When you say vertical snap cut do you cut climber side first then cut backside a little lower?


----------



## xtremetrees (Aug 30, 2006)

http://video.google.com/videoplay?docid=-9190096815955499768&q=tree+climbing

Tackle it depends. normally 1st Ill cut the side of the tree the direction of the fall a few inches in not even 1\3 then ill cut climber side above it. climber side cut will be a full 2\3 thru the tree until the kerf starts closing\penching the bar almost, extract bar fast.
I will distance the cuts apart depending on how much I want to hold, ie how much log is above me. works great on small to medium size wood larger wood say over 24 inches ill notch for comfort.

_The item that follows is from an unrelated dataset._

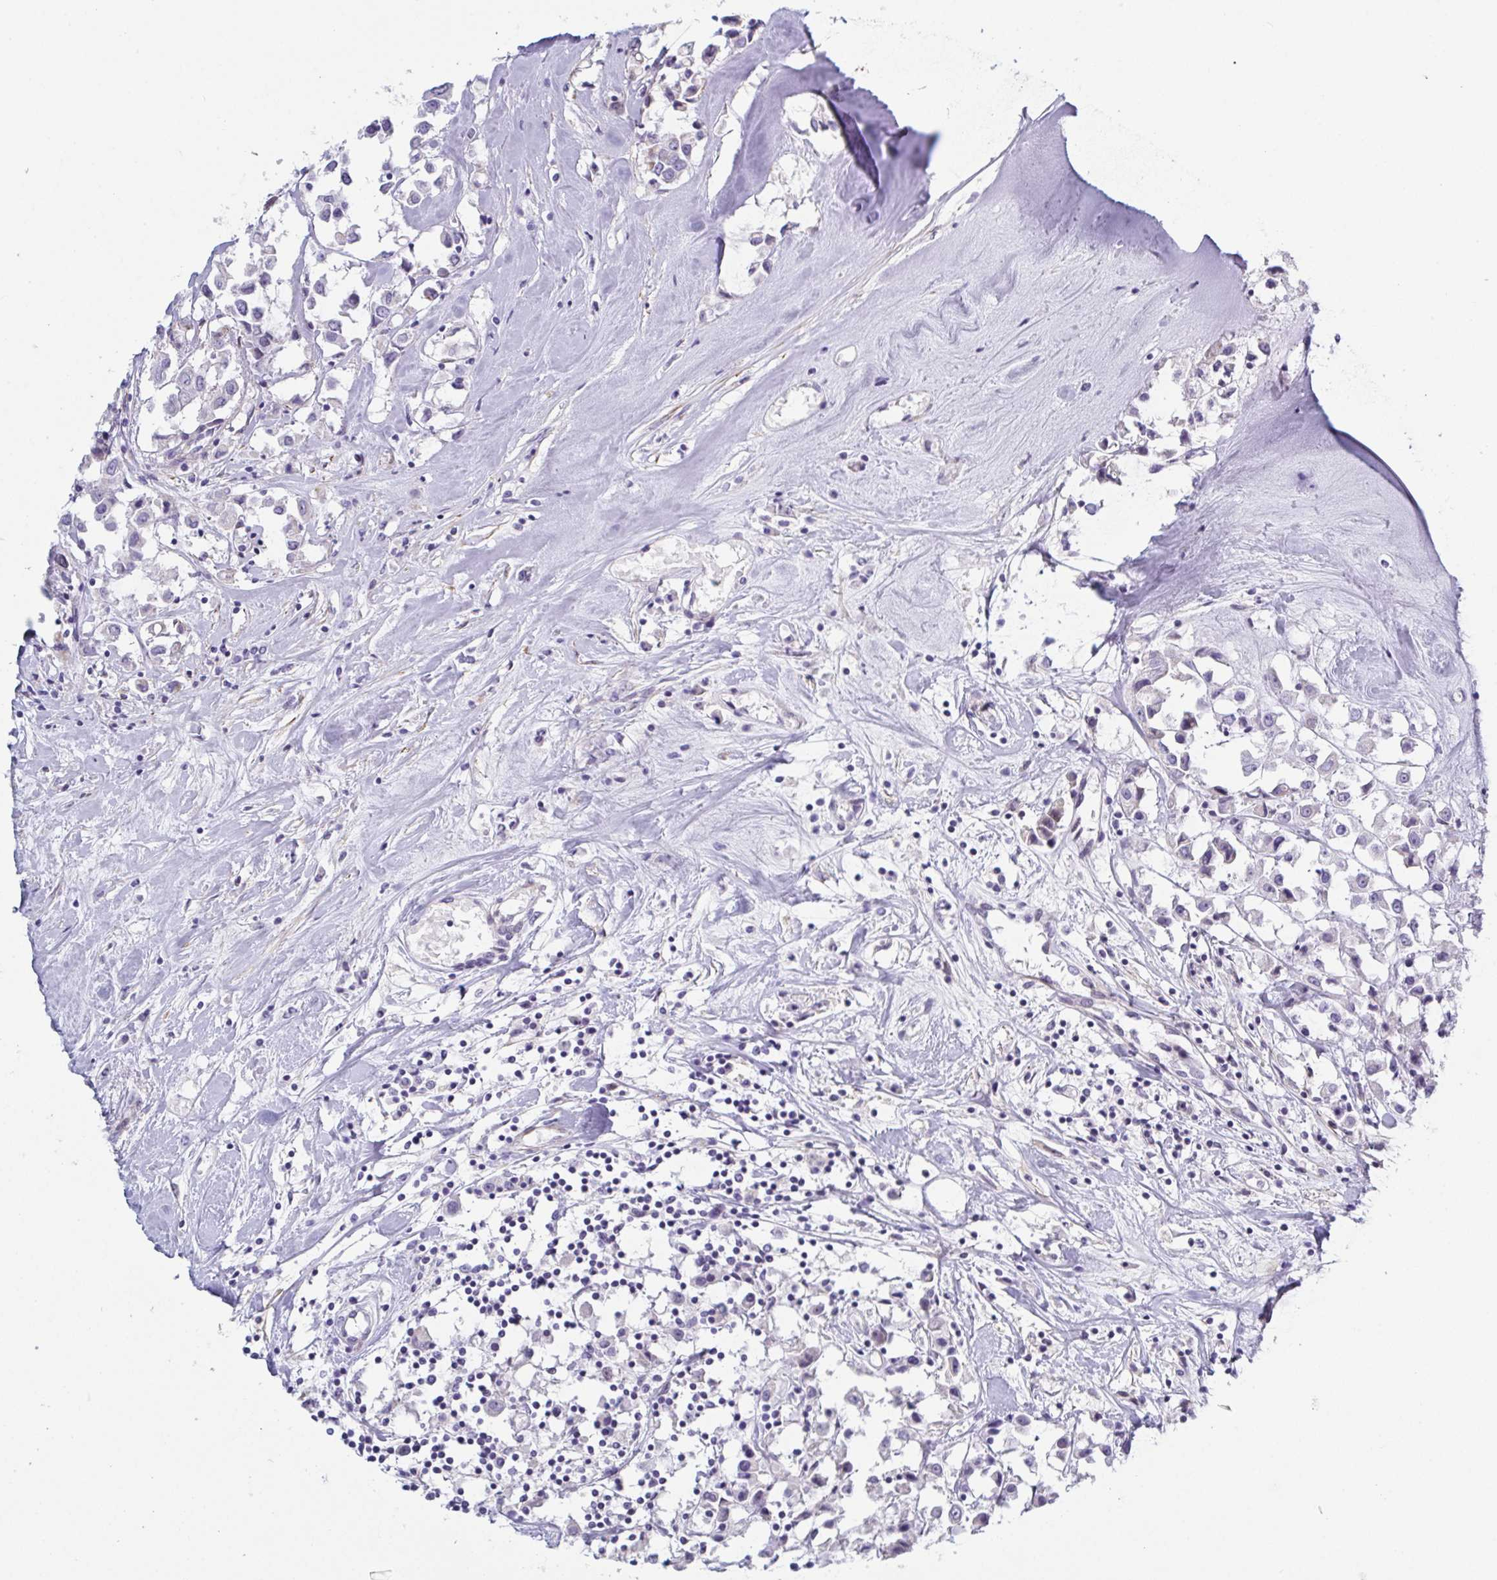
{"staining": {"intensity": "negative", "quantity": "none", "location": "none"}, "tissue": "breast cancer", "cell_type": "Tumor cells", "image_type": "cancer", "snomed": [{"axis": "morphology", "description": "Duct carcinoma"}, {"axis": "topography", "description": "Breast"}], "caption": "High power microscopy photomicrograph of an IHC histopathology image of intraductal carcinoma (breast), revealing no significant expression in tumor cells.", "gene": "OR5P3", "patient": {"sex": "female", "age": 61}}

if its got a lean and a limited space to go as in this video, I find the snap cuts hold well and give me all the time in the world to set my saw, adjust for the push, smoke a cig whatever. I will verti snap cut a 12 inch 20 foot log all day. but on a tall log ill seperate my vert. snap cut b0ut 1\2 a foot.


----------



## TackleTree (Aug 31, 2006)

Xtreme, Thanks for the explanation. What r u cutting a pine?


----------



## xtremetrees (Sep 1, 2006)

Yep, small pines are fun!

Ekka Can you attach songs to my vid's for me.?
heres a link to a song can you do it.?
http://www.365dwd.com/365/mp3s/Disturbed - Down With The Sickness.mp3


----------



## l2edneck (Sep 1, 2006)

*Shes Sharp alrite...*

Is a great technique(one i favor)as long as you dont go to far(to pinch bar)never a prob.If you do go too far watch for the dreaded log kick.Inertia of chain makes log kick out kinda like a pop cut.I've seen it happen and had it happen to me when i was learning to do it.Log kicks out at the bottom and makes it fall horizontally before it moves vertical.JMO please correct me if i've stated it wrong.Great vid keep em comin,really enjoyin the flood of vids lately.

:hmm3grin2orange:


----------



## xtremetrees (Sep 4, 2006)

Oh yeah clearwater its all dangerous. I have had logs roll onto my right should around my neck and down and off the left shoulder.


----------